◆ **Exercise data**:
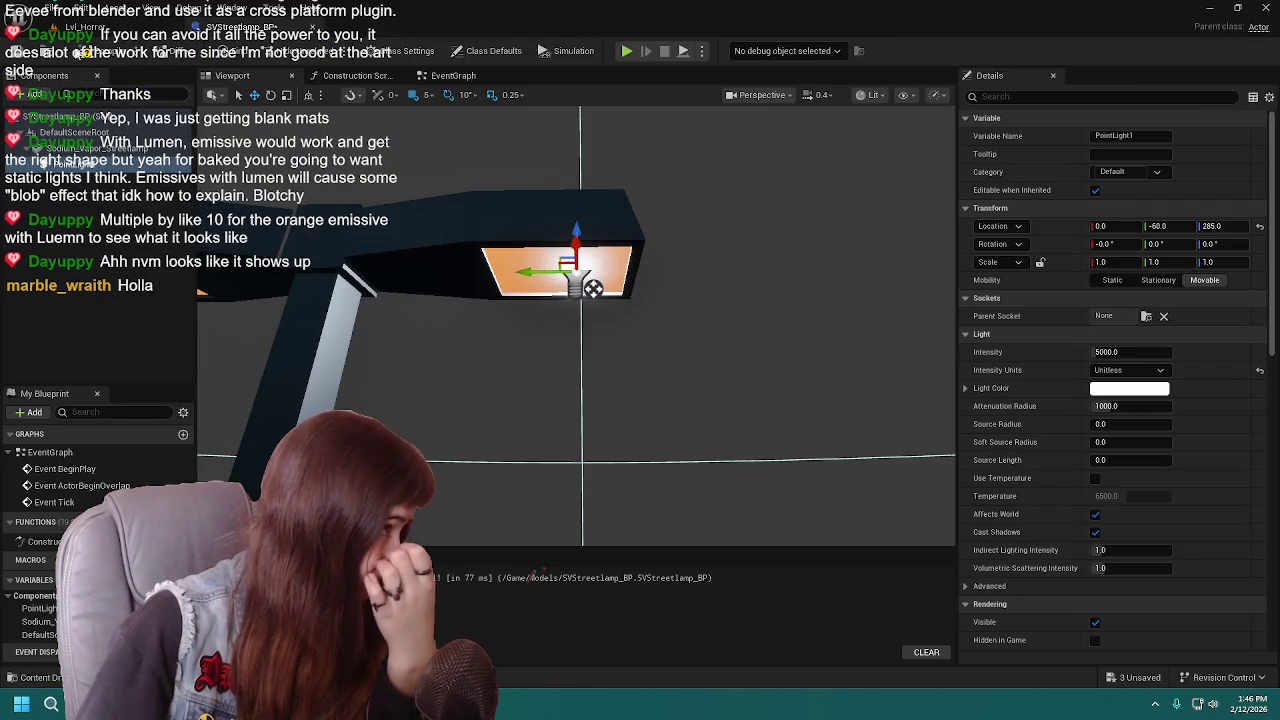
{"action": "left_click", "coordinate": [27, 58]}
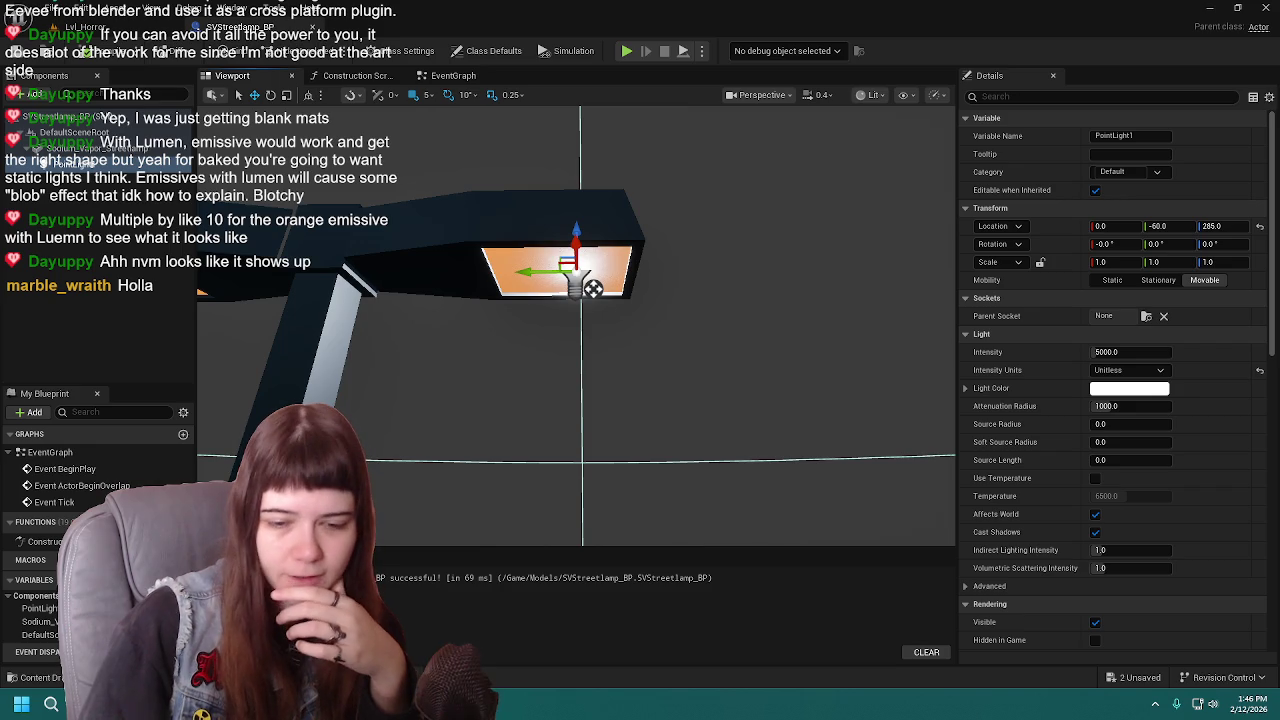
{"action": "left_click", "coordinate": [1127, 369]}
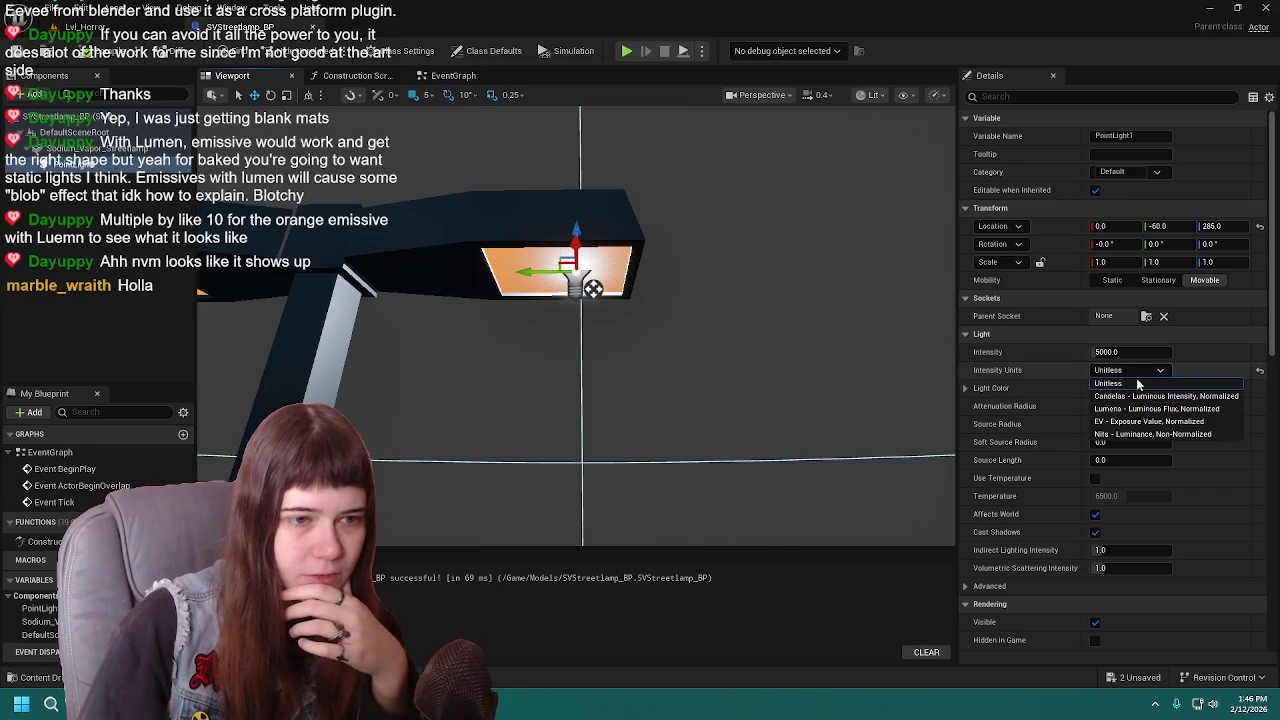
{"action": "left_click", "coordinate": [1165, 410]}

◆ **Task to complete**:
Excluding pictures, reproduce the listing above exactly as it stands.

◆ **Finished task**:
{"action": "left_click", "coordinate": [27, 58]}
{"action": "left_click", "coordinate": [1127, 369]}
{"action": "left_click", "coordinate": [1165, 410]}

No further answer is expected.